Return, word for word, the lines of the listing below from the one with "NOTA CIUDADANA" through the one with "Grote Markt, de Bavo, het Frans Halsmuseum.", and no other lines.

- Opening Delimiter -

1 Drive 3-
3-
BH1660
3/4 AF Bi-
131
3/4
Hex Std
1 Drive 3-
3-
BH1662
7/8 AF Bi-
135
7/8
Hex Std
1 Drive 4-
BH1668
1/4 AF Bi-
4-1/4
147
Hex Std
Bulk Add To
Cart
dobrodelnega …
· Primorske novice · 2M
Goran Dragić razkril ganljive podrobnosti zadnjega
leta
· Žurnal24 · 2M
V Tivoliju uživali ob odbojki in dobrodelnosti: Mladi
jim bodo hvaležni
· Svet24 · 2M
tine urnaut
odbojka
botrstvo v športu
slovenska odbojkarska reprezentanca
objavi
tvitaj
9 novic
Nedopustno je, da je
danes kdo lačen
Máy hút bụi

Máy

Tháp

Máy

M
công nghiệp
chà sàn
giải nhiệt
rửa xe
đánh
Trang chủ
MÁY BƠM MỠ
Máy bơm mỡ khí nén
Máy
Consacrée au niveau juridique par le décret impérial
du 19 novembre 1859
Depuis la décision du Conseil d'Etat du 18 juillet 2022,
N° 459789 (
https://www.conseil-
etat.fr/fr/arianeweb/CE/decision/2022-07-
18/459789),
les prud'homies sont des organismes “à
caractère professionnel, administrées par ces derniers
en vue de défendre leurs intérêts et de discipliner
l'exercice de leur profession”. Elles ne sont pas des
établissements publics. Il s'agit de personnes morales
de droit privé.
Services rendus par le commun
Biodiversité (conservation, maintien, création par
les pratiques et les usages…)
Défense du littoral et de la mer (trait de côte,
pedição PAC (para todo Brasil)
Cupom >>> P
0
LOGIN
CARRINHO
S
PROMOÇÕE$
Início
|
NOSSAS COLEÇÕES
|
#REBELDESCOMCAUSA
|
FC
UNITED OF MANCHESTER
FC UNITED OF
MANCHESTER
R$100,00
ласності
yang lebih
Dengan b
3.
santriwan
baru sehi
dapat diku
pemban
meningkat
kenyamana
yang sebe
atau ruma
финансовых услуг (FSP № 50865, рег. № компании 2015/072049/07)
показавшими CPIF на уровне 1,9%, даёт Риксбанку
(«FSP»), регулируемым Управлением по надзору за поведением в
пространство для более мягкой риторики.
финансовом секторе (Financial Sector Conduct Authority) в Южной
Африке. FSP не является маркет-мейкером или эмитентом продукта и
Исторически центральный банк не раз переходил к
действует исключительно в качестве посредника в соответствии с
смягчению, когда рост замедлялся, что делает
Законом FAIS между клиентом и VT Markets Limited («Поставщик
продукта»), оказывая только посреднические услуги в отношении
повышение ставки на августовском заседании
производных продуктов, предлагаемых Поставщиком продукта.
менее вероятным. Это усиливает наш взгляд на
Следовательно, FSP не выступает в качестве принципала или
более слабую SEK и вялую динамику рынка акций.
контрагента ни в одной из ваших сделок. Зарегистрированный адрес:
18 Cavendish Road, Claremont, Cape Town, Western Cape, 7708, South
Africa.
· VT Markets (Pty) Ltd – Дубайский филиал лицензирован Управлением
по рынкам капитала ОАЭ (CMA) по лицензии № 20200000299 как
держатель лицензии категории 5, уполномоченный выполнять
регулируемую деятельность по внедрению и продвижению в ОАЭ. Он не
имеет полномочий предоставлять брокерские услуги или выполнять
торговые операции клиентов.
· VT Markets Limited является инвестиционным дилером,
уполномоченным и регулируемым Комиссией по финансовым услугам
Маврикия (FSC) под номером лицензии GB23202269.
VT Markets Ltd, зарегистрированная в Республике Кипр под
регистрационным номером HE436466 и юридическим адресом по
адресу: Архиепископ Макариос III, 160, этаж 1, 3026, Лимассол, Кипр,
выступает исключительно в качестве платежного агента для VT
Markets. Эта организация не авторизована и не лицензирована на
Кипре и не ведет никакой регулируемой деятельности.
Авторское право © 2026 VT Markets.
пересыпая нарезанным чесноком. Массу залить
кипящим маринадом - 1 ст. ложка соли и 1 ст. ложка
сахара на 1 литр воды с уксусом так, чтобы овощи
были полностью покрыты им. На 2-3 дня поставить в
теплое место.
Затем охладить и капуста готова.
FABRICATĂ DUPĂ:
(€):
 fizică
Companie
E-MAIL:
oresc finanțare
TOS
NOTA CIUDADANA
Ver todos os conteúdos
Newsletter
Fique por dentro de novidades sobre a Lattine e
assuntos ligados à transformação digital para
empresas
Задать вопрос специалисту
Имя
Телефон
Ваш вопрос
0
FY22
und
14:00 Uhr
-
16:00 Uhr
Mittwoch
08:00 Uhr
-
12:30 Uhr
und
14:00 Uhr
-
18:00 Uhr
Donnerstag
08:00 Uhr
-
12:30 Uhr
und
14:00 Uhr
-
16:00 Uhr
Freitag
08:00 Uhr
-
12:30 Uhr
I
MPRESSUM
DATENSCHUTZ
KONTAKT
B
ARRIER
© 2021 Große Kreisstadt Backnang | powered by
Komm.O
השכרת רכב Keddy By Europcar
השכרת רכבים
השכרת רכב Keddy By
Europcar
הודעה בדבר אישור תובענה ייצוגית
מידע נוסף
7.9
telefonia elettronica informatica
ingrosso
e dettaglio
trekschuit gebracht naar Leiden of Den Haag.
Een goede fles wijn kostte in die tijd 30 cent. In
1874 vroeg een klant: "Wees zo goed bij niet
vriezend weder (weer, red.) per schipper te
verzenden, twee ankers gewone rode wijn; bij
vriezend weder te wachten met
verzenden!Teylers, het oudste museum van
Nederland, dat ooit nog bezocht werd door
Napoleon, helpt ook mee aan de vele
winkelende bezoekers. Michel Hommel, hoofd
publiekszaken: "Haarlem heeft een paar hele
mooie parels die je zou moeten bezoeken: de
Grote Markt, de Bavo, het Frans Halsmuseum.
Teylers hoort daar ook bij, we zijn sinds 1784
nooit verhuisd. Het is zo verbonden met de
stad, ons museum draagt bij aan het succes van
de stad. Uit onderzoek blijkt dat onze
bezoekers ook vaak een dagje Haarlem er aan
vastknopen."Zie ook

- Closing Delimiter -

### RESPONSE TO THIS EXERCISE
NOTA CIUDADANA
Ver todos os conteúdos
Newsletter
Fique por dentro de novidades sobre a Lattine e
assuntos ligados à transformação digital para
empresas
Задать вопрос специалисту
Имя
Телефон
Ваш вопрос
0
FY22
und
14:00 Uhr
-
16:00 Uhr
Mittwoch
08:00 Uhr
-
12:30 Uhr
und
14:00 Uhr
-
18:00 Uhr
Donnerstag
08:00 Uhr
-
12:30 Uhr
und
14:00 Uhr
-
16:00 Uhr
Freitag
08:00 Uhr
-
12:30 Uhr
I
MPRESSUM
DATENSCHUTZ
KONTAKT
B
ARRIER
© 2021 Große Kreisstadt Backnang | powered by
Komm.O
השכרת רכב Keddy By Europcar
השכרת רכבים
השכרת רכב Keddy By
Europcar
הודעה בדבר אישור תובענה ייצוגית
מידע נוסף
7.9
telefonia elettronica informatica
ingrosso
e dettaglio
trekschuit gebracht naar Leiden of Den Haag.
Een goede fles wijn kostte in die tijd 30 cent. In
1874 vroeg een klant: "Wees zo goed bij niet
vriezend weder (weer, red.) per schipper te
verzenden, twee ankers gewone rode wijn; bij
vriezend weder te wachten met
verzenden!Teylers, het oudste museum van
Nederland, dat ooit nog bezocht werd door
Napoleon, helpt ook mee aan de vele
winkelende bezoekers. Michel Hommel, hoofd
publiekszaken: "Haarlem heeft een paar hele
mooie parels die je zou moeten bezoeken: de
Grote Markt, de Bavo, het Frans Halsmuseum.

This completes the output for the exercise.